*Data listing*
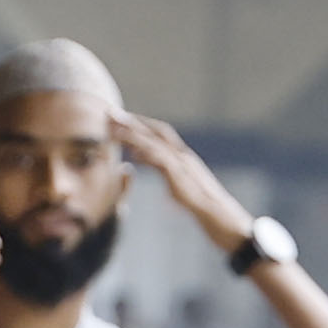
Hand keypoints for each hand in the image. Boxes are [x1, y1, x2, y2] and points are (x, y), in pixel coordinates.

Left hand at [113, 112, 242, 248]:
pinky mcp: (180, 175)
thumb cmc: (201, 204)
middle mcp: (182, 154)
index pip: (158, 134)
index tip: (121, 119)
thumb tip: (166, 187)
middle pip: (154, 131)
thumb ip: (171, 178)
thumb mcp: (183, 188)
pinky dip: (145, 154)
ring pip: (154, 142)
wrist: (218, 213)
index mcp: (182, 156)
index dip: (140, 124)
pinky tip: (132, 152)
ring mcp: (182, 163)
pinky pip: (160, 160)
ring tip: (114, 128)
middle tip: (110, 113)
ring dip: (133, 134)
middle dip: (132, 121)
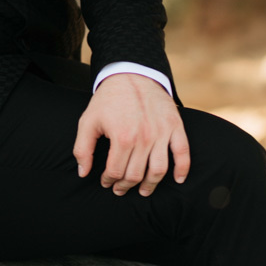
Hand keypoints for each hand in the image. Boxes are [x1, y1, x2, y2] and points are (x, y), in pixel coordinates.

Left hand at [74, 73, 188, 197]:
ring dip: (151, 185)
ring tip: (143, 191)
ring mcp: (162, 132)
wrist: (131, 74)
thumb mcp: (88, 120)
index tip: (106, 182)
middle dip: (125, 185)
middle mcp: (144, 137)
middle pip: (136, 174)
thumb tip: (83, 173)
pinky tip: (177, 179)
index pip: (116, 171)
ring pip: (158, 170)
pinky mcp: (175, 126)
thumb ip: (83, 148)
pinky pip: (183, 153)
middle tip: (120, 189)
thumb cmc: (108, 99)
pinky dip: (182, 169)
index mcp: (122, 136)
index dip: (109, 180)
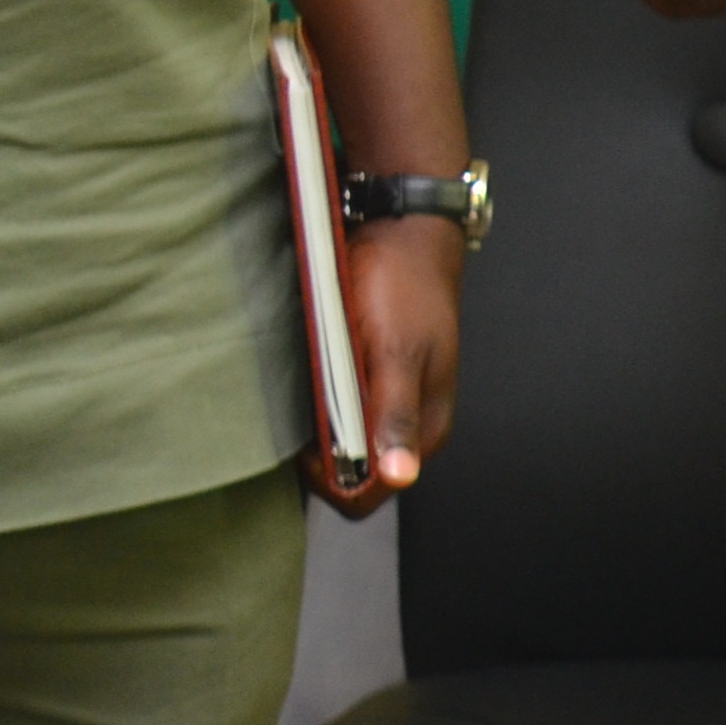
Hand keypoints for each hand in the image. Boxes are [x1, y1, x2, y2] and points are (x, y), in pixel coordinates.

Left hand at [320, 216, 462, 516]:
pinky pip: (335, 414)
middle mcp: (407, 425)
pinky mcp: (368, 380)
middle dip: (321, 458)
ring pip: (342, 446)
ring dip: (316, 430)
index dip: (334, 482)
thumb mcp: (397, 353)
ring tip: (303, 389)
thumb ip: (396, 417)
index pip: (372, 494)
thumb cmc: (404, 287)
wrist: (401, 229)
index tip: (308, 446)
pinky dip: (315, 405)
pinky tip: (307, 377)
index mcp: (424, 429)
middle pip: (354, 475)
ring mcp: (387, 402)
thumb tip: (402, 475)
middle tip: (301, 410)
---
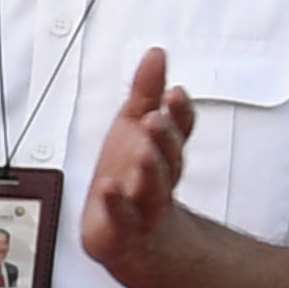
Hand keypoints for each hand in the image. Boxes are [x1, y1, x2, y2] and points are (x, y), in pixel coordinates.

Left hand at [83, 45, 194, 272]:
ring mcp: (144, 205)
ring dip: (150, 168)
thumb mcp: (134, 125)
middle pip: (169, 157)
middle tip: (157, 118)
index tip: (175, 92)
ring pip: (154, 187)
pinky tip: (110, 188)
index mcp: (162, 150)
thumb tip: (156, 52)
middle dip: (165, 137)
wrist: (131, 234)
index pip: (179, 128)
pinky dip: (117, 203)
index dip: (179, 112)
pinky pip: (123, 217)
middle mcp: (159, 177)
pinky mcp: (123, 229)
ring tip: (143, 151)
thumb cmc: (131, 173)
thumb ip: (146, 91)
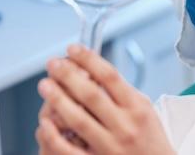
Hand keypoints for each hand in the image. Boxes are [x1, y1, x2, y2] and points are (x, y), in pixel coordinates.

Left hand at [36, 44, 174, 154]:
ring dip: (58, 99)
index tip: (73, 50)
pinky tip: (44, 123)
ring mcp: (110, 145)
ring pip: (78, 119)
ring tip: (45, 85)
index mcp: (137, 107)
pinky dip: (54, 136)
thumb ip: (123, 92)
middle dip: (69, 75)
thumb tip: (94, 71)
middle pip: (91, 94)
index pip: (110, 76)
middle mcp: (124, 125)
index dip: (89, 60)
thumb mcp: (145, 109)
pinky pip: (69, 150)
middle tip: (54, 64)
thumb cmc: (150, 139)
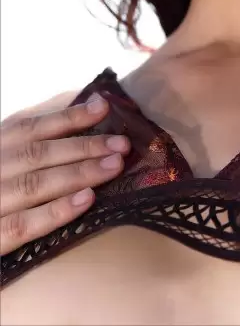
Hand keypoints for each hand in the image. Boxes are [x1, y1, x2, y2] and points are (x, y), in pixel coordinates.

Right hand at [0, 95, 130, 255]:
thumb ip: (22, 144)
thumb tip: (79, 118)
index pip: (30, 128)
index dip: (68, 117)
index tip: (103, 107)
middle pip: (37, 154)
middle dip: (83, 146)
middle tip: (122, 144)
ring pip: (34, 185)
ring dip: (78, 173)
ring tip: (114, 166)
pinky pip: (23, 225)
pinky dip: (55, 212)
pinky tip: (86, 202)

*Work item*
An exact transcription is needed of the lines from the one with "middle dip: (165, 137)" to the one with "middle dip: (83, 146)" above, both ends included, with pictures left out.

*Answer box*
middle dip: (165, 137)
wrist: (131, 234)
index pip: (179, 128)
pinky dip: (117, 203)
index dip: (179, 112)
pinky pip: (123, 217)
middle mcp: (159, 177)
pinky mcp: (123, 229)
ring tip: (143, 151)
thumb cmc: (131, 173)
thumb ip: (146, 91)
Hand keypoints for each hand in the image. Boxes are [x1, y1, x2, y2] and points are (x, y), in pixel coordinates.

Left hand at [36, 44, 174, 154]:
ring dip: (58, 99)
index tip: (73, 50)
pinky tip: (44, 123)
ring mcp: (110, 145)
ring pip: (78, 119)
ring tip: (45, 85)
index mcp: (137, 107)
pinky dip: (54, 136)
thumb ip: (123, 92)
middle dip: (69, 75)
thumb tip: (94, 71)
middle pip: (91, 94)
index pip: (110, 76)
middle mcp: (124, 125)
index dip: (89, 60)
thumb mcp: (145, 109)
pinky pip: (69, 150)
middle tip: (54, 64)
thumb cmc: (150, 139)
Hand keypoints for each hand in the image. Boxes are [x1, y1, x2, y2] and points are (x, y), in pixel coordinates.

Right hand at [0, 95, 130, 255]:
thumb ip: (22, 144)
thumb tip: (79, 118)
index pip: (30, 128)
index dip: (68, 117)
index tip: (103, 107)
middle pip: (37, 154)
middle dip: (83, 146)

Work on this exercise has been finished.